As the R.P. progressed and I could no longer drive, I had to rely on my museum colleagues, friends, and the bus to commute into New York City. Having learned to ask for help, my life became much "more accessible." Sometimes in a single day, I have as many as five "handlers" to assist me in getting from place to place. I have created a terrific support system.

With each new exhibit at The Jewish Museum I have to memorize the text panels, labels, and the descriptions by curators and fellow volunteers to familiarize myself about each art object. As I can no longer make my way through the galleries on my own, I ask colleagues to guide me to those art works I want to describe. My visual memory is a great tool that helps me to enrich my tours.
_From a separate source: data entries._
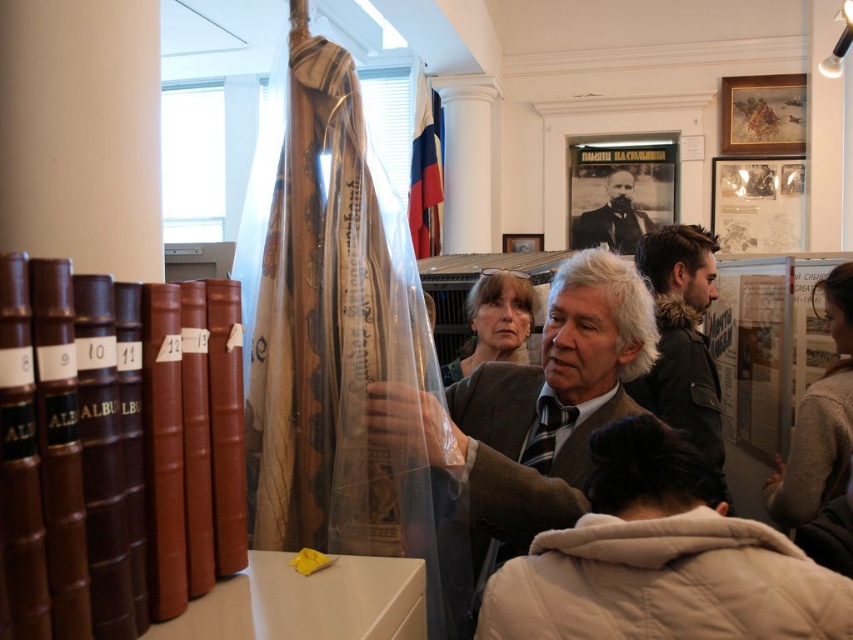
You are a visitor at the museum and want to take a photo of both the matte gray jacket at center and the smooth black suit at center. Since you are standing in front of them, which one should you focus on first to ensure both are in the frame?

The matte gray jacket at center is below the smooth black suit at center, so you should focus on the smooth black suit at center first to ensure both are in the frame.

You are a visitor at the museum and want to take a photo of both the matte brown suit at center and the smooth black suit at center. Since you want them both in the frame, which one should you focus on to ensure both are visible?

You should focus on the matte brown suit at center because it is larger in size than the smooth black suit at center, making it easier to capture both in the frame.

You are a security guard in the museum and need to check both the matte brown suit at center and the smooth black suit at center. If your security device has a maximum scanning range of 3 meters, can you scan both suits without moving closer?

The distance between the matte brown suit at center and the smooth black suit at center is 3.17 meters, which exceeds the 3 meter scanning range of your device. You will need to move closer to scan both suits.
During my career as a docent, I needed to reach out to people like me. A committee for special needs was created to provide services to people who have disabilities. This program includes a tableau vivant for people who are partially sighted and blind, which includes the use of three-dimensional replicas of elements in a painting. These palpable models are used to explain the historical context of the painting, the artistic style and techniques, and the significance of the Jewish rituals so that they come alive for visitors.

For some time I conducted in-depth descriptive tours for partially sighted and blind people. However, as my vision worsened, I had a colleague provide the in-depth descriptions, while I provided the historic background on the exhibition and various artworks. Today, I lead open tours for visitors who come to the museum, so the audience is sighted. Many times, I'll ask the people on my tour for assistance in getting through an exhibition.

I think it is important for museums to train blind and low-vision people like me as docents in order to set role models and to demonstrate that blind people are fully capable of being active participants. I believe that I also serve as a role model for other people who are blind by showing them, as well as the general public, that someone who is partially sighted or blind is perfectly capable of conducting tours through a museum.

It takes me four times longer than other docents to memorize all the aspects of the exhibitions that I cannot see, to keep all of this information in my head. I consider it worthwhile, though, because I love to teach people, I love to share my knowledge, my passion for art, and I think there are many blind people like me who want to share their knowledge with others. One of my goals in life is to demonstrate that people who are blind are perfectly capable individuals. When people see a blind person talking about a work of art, when they see my cane, and realize that I cannot see, they are amazed. I look forward to the day that they are not amazed, when museums are full of people who are blind or low vision, as employees, as docents, and as visitors.

The opportunity of learning and sharing my knowledge with an international audience has been most enriching. I look forward to my future at The Jewish Museum with great thanks, and will continue to innovate new ways of coping with my changing vision in order to see and to share "the beauty in the world."

Judith Kahn Schmeidler, an accessibility advocate, has been an accredited docent at the Jewish Museum in New York City for thirty-six years. For twenty-five of those years she has been legally blind.